Source text:
-*-*-

Marian Delyth is a photographer/graphic designer working from her studio in the village of Blaenplwyf near Aberystwyth. Whilst training to be a graphic designer at Newport School of Art she became influenced by the Documentary Photography School led by David Hurn, and proceeded to Birmingham Polytechnic to concentrate on her photographic work for an M.A. She has been a free-lance designer and photographer since 1982 working mainly for the publishing industry in Wales, and has won many awards in that field. She has also played an active part in promoting the Visual Arts in Wales. For the last decade she has concentrated increasingly on personal photographic projects and has exhibited her work here in Wales and internationally. Her photographs can be seen in collections at The Casorio International Centre for Contemporary Art, Naples and The National Library of Wales.

Luned DeSimon Luned DeSimon is a charity worker and filmmaker living in North Wales. My short films have shown at festivals in the North West and Wales, and has recently started writing prose with a course designed by Comma Press. The poet Laurence James has descrobed her writing style as “prose of the apocalypse,” She has just completed a writing and research scholarship at Gladstone’s Library, which was awarded on the strength of her unpublished work.

-*-*-

Multi-view geometry data:

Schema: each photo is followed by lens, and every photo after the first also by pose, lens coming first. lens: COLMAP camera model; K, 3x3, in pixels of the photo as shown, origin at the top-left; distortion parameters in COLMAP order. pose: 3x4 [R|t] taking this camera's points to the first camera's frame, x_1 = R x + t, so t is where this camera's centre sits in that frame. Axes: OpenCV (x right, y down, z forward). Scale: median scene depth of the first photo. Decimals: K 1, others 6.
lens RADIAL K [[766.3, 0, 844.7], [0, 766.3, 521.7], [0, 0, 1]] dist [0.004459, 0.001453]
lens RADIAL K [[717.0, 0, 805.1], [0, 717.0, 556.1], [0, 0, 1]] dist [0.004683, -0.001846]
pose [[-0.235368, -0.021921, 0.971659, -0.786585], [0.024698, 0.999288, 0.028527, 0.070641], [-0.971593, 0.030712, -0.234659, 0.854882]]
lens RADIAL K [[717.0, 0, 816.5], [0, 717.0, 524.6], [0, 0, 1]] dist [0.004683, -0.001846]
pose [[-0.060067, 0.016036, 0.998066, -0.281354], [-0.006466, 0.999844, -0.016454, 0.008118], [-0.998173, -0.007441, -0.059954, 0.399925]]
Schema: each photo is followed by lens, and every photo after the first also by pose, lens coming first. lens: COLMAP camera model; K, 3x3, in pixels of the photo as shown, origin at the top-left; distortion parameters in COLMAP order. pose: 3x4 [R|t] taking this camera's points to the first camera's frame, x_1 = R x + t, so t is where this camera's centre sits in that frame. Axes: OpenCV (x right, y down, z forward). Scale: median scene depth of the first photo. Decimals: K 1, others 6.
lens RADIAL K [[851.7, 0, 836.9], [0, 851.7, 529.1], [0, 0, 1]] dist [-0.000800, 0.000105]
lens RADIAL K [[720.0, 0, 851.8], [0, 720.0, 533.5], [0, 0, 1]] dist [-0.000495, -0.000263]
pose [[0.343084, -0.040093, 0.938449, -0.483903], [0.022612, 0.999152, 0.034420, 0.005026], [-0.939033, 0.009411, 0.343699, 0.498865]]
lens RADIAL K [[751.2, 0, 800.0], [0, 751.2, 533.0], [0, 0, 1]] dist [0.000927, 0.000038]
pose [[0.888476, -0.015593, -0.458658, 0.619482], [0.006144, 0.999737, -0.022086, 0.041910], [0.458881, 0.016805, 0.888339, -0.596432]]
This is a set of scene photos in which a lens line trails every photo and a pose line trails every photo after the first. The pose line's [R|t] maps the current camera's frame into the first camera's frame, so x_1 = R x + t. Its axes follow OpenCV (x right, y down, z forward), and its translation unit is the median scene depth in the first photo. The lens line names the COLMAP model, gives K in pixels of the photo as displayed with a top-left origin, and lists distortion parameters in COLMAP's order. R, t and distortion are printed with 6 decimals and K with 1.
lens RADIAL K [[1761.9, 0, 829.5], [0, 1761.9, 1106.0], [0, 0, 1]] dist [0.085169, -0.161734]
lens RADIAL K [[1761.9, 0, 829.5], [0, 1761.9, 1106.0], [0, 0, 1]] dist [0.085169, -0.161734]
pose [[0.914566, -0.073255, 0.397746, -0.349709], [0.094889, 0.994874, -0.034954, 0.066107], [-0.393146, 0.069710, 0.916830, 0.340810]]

-*-*-

Your goal: According to the artist biographies, in which village is Marian Delyth's studio? You don't need the records for this.

Task response: Her studio is in the village of Blaenplwyf, near Aberystwyth.